Non si può, però, guardare la pagliuzza nell’occhio dei paesi islamici e ignorare la trave negli occhi del nostro Occidente. Ogni anno, in particolare nel Nord Europa e nel mondo anglosassone, migliaia di bambini vengono avviati dai genitori alla transizione di genere.
Ogni minimo comportamento difforme dalla mascolinità o dalla femminilità (bambini che giocano con le bambole, bambine che prediligono i soldatini, ecc.) viene subito etichettato come “disforia di genere” e i fanciulli rimangono ancora più confusi nella loro identità sessuale.
Se l’Afghanistan non può di certo definirsi un paese libero, noi europei lo siamo veramente? Se i genitori di Manan hanno travestito la propria figlia da maschio per la disperazione e per via dell’ignoranza diffusa nel loro paese, è difficile pensare che i genitori occidentali che conciano i loro figli da bambine o le loro figlie da bambini, non lo facciano per motivi diversi dal capriccio o dalla superficialità.
È accaduto poi, appena una settimana fa, che un liceo di Monza, un gruppo di ragazzi si siano presentati con la gonna per contestare la “sessualizzazione del corpo femminile” e la “mascolinità tossica”. Una maniera sensazionalistica e inopportuna per denunciare un problema che meriterebbe un approccio ben più accurato e meno emotivo.

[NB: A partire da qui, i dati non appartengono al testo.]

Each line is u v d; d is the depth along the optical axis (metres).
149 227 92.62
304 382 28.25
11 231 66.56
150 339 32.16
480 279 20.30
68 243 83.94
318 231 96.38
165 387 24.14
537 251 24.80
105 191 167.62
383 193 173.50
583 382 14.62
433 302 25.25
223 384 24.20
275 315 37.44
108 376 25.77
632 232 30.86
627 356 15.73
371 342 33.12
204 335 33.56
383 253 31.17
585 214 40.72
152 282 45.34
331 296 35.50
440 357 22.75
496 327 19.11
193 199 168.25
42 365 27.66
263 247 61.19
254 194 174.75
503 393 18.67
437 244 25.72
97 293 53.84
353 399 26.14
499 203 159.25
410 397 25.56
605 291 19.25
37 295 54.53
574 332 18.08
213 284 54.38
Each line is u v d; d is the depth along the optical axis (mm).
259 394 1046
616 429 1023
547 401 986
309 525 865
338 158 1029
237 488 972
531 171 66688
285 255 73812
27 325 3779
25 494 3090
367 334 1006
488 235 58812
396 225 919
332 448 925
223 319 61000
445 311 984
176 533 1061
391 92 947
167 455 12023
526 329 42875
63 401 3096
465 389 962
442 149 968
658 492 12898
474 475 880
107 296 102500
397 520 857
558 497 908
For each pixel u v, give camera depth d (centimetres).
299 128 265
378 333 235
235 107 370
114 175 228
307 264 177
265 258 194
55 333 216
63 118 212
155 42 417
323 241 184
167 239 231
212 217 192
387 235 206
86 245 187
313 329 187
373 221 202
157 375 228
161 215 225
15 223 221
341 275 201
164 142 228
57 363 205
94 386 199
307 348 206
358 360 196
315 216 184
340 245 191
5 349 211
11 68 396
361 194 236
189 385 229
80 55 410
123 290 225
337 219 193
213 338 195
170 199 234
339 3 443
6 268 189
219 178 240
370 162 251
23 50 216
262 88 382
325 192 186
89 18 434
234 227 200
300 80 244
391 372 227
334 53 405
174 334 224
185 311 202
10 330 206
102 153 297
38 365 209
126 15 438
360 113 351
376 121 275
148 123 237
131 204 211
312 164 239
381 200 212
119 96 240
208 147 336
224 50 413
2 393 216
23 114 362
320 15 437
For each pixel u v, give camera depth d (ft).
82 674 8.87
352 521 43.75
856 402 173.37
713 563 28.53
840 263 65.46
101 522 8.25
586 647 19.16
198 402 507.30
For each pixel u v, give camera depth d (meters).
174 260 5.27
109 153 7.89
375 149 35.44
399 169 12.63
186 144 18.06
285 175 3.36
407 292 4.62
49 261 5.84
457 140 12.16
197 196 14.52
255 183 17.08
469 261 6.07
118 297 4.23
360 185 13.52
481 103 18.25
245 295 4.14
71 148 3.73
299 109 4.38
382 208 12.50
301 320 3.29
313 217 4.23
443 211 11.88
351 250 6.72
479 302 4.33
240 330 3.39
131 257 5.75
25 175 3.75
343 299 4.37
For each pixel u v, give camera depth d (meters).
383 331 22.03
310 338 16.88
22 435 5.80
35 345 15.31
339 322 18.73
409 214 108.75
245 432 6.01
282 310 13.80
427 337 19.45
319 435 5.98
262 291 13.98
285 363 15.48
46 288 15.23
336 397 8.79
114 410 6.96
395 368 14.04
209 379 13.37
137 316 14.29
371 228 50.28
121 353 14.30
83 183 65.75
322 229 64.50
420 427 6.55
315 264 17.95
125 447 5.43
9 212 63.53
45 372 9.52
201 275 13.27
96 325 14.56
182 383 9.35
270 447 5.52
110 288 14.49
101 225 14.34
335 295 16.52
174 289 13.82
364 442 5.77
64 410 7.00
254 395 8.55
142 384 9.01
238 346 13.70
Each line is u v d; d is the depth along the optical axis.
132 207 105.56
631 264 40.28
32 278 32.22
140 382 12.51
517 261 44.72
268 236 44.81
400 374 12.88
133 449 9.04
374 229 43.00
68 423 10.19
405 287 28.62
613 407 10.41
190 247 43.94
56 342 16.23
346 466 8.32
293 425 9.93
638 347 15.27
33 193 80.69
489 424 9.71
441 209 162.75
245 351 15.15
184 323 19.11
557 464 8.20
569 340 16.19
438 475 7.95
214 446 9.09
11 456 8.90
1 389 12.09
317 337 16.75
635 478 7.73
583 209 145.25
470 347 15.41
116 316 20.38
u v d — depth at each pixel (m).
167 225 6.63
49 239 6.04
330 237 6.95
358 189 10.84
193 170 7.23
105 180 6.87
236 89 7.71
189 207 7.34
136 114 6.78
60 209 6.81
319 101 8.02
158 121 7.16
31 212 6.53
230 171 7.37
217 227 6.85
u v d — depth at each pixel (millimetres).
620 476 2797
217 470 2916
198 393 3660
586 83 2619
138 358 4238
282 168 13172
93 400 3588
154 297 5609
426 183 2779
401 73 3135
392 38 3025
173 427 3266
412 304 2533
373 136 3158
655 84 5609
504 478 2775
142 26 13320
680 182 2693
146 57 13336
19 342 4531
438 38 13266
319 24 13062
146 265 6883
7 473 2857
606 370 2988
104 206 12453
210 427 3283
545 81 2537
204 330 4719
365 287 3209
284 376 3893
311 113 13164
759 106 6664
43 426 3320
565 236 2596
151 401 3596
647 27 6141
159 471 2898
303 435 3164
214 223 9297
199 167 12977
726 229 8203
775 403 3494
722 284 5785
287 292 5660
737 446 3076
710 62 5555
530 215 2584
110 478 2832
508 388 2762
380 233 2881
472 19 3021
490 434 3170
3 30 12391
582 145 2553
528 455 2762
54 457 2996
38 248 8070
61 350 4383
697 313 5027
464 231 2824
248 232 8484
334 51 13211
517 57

Del resto, che la sottana ad uso maschile sia stata ormai sdoganata, lo dimostrano numerose sfilate in passerella di varie griffe più o meno note. Giusto denunciare le discriminazioni e le assurdità patite dalle giovani afghane. Evitando, però, di scandalizzarsi, di ostentare superiorità e di ragionare secondo la logica dei due pesi e delle due misure.